The program teaches a step-by-step way of making clothes, which could be compared to the structured way an essay should be written. The student creates a first draft of the design as a sketch on paper and then creates a blueprint of the design pattern. The draft is traced and seam allowance is added to make physical paper pattern pieces. Then, they buy the amount of fashion fabric they think they need.
From there, they make a physical draft that is cut and sewn with muslin, a lightweight plain cotton cloth. Finally, the last piece is cut and sewn with their chosen fabric.
“We often buy too much because having too little in the end is a nightmare,” said Sparks.
Sparks said that one of the rules the school enforces that causes a great amount of waste is that students can’t use muslin that has been drawn on with marking pencil. The muslin has to be pristine, even in the first draft. This means that after the muslin is used for drafting, it is trashed.
Typically, 15 per cent of the material used is left on the floor after using traditional cutting methods.

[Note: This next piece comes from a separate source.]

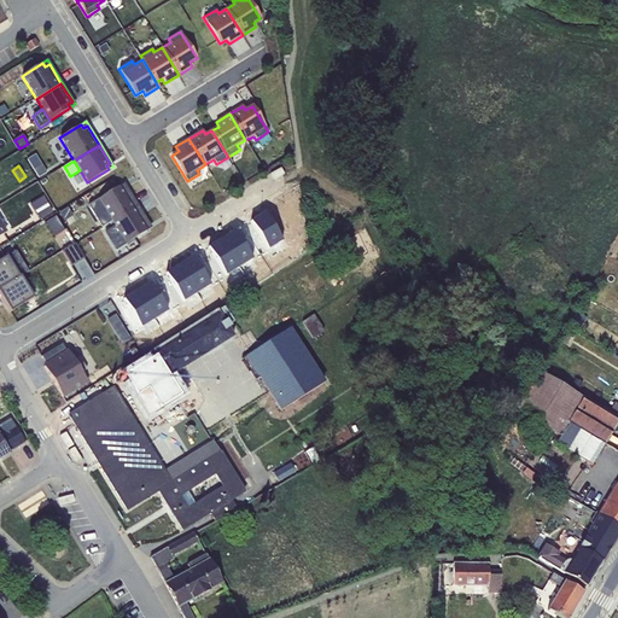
[(41,165),(34,170),(39,179),(47,174),(41,165)]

Luke Severin, a fourth-year fashion design student, put most of the responsibility to recycle on the students.
“They can get lazy when projects get crazy and it’s not really the sort of thing they think about. We just sort of end up throwing everything in the same garbage bin unconsciously,” he said. “I’ve definitely been guilty of that during long nights in the lab.”

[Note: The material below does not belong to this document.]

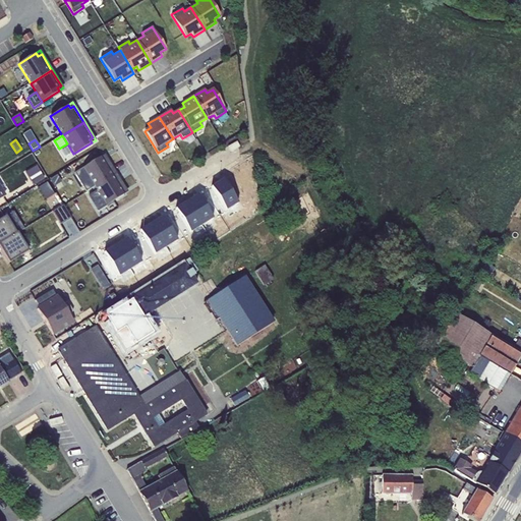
[(100,157),(102,160),(106,158),(115,174),(125,189),(121,192),(123,194),(128,192),(116,173),(105,155),(100,157)]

Like Sparks, Severin said that most of what is taught about the environmental impact of fashion is theoretical topics like sustainable design methods such as zero waste or up-cycling.
“It would be nice to have more actual hands-on projects using these techniques. I think that might help us be more conscious about throwing scraps into a scrap bin, rather than a garbage bin,” said Severin.
Fashion consciousness is exactly what first-year fashion design student Lauren Street has set out to achieve. She noticed the large amount of waste the program was creating and wanted to make a change.
Street and a friend in the fashion program created Ryerson Fashion Conscious Club, a group of students that aims to sort and recycle or re-purpose the waste fabric from the fashion design program.
Street said the program faculty have been supportive of her efforts and there haven’t been any roadblocks in the re-purposing of fabric. She also attributes the lack of a faculty-led recycling standard to time restraints.
“They are so busy with their own projects, they haven’t had enough time in the past,” she said.
Initiatives to recycle the scraps come from students who are environmentally conscious, but students graduate and recycling efforts don’t usually leave a legacy.
The group is still in its early stages and its first meeting was held in September. Street hopes her initiative will stick.
“I’m here for four years. Hopefully we have time to build it up to be here for the long run,” Street said.